LISTA DE TAREFAS:
(A) No texto sobre os prisioneiros palestinos, por que a leitura do relatório da Sociedade dos Prisioneiros Palestinos é chamada de lancinante? Explique em uma a três frases.
(B) Segundo o texto sobre os prisioneiros palestinos, quantos prisioneiros palestinos morreram sob custódia desde outubro de 2023?
(C) Retome o texto sobre os prisioneiros palestinos a partir do ponto em que ele termina.
**** TRECHO DO TEXTO
O relatório é doloroso. A autópsia de Walid revelou que ele sofria de extrema perda de massa muscular e gordura corporal, acúmulo de ar no peito e abdômen (“provavelmente causado por trauma contuso”) e havia evidências de edema e congestão no intestino grosso (“consistente com lesão traumática”). A autópsia confirmou que ele morreu de inanição e espancamento pelos guardas da prisão israelense.
Khaled Ahmed, pai de Walid, lembrou que seu filho não era apenas um excelente aluno, mas também o maior artilheiro do time de futebol local. “Walid estava se preparando para entrar na seleção palestina”, disse Khaled. Walid foi morto três dias antes de Suleiman al-Obeid, conhecido como o “Pelé palestino”, ser morto por disparos israelenses enquanto esperava na fila para conseguir comida para sua família em Gaza. Em poucos dias, o futebol perdeu duas de suas estrelas mais brilhantes para o genocídio israelense.
Hoje, 10.800 detidos políticos e prisioneiros políticos palestinos definham nas prisões israelenses. Desde 1967, 320 prisioneiros políticos morreram dentro das prisões israelenses. No dia 12 de agosto de 2025, a Sociedade dos Prisioneiros Palestinos publicou um relatório detalhando a situação dos prisioneiros palestinos nas prisões israelenses. É lancinante, devido às condições severas descritas, ler o relatório. A Sociedade observa que a administração prisional israelense “de maneira sistemática e planejada” tem “privado os prisioneiros de sua humanidade” a ponto de causar-lhes “exaustão física e psicológica, que pode terminar em seu martírio”. As três palavras que eles usaram para descrever a situação geral são “tortura”, “fome” e “crueldade”. Desde outubro de 2023, 76 prisioneiros palestinos morreram sob custódia.
********
**** MATERIAL FORNECIDO
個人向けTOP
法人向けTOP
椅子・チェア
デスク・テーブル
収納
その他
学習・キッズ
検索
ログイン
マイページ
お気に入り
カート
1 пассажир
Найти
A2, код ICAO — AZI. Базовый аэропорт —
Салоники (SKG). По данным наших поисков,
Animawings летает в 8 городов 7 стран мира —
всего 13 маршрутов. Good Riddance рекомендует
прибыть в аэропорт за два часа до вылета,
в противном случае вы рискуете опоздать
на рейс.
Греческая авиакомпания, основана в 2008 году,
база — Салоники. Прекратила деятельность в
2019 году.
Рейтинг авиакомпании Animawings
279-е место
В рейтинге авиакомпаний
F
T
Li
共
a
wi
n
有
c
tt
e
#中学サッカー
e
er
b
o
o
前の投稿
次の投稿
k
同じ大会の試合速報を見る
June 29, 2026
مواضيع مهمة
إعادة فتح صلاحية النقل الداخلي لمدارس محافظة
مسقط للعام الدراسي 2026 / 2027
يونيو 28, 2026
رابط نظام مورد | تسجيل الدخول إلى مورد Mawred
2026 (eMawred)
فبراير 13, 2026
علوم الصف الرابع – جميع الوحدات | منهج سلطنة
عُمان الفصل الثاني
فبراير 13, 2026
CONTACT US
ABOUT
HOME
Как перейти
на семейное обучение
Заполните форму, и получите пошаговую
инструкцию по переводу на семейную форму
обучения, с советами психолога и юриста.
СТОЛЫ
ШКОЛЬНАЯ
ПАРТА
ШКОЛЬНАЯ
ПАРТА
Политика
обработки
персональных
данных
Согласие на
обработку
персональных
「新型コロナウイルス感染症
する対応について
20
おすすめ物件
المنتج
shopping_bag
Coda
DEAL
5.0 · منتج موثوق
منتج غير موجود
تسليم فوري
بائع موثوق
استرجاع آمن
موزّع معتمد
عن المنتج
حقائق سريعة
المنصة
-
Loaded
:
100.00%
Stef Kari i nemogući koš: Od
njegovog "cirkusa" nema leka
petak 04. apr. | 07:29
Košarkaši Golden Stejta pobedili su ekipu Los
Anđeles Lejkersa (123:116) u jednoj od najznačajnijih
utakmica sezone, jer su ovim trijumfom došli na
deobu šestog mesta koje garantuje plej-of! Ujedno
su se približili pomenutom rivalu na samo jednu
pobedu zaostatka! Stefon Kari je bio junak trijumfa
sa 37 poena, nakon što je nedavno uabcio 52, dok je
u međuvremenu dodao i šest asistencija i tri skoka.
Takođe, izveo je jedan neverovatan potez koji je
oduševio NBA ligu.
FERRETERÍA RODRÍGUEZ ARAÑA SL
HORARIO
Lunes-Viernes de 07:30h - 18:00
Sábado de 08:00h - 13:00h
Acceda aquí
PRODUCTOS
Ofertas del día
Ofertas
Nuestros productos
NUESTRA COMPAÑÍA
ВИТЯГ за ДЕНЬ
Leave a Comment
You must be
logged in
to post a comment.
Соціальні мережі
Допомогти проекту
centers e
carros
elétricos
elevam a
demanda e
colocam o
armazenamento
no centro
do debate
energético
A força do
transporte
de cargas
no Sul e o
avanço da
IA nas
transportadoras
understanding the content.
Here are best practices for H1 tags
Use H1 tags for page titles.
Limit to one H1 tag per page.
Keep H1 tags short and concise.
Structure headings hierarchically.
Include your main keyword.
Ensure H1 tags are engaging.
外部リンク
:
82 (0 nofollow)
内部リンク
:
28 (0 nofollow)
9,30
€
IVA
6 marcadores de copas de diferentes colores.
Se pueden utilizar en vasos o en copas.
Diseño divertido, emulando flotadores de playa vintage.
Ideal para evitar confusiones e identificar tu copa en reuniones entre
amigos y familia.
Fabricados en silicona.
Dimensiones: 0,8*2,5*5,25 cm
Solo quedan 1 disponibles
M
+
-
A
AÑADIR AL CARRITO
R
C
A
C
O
********
RESPOSTAS:
(A) A leitura é lancinante por causa das condições severas descritas no relatório. Ele trata da situação dos prisioneiros palestinos nas prisões israelenses.

(B) Morreram 76 prisioneiros palestinos.

(C)
Choques elétricos
Mais de 2 mil palestinos foram mortos pelas forças israelenses em pontos de distribuição de alimentos. Com esses números em mente, é difícil compreender verdadeiramente o que está acontecendo com os palestinos nas prisões israelenses. Essa brutalidade deve ser entendida dentro de um contexto mais amplo, que é o desrespeito de Israel aos Acordos de Oslo.
Israel está realizando uma limpeza étnica em Gaza por meio de bombardeios genocidas, demolindo aldeias e cidades palestinas na Cisjordânia, incentivando o assentamento de israelenses naquelas terras e tomando Jerusalém à força. O bombardeio de Gaza continua, e na Cisjordânia e em Jerusalém os israelenses estão prendendo os líderes políticos da resistência e torturando-os em suas prisões. O bombardeio em Gaza e as prisões na Cisjordânia e em Jerusalém são, portanto, parte da anulação dos Acordos de Oslo.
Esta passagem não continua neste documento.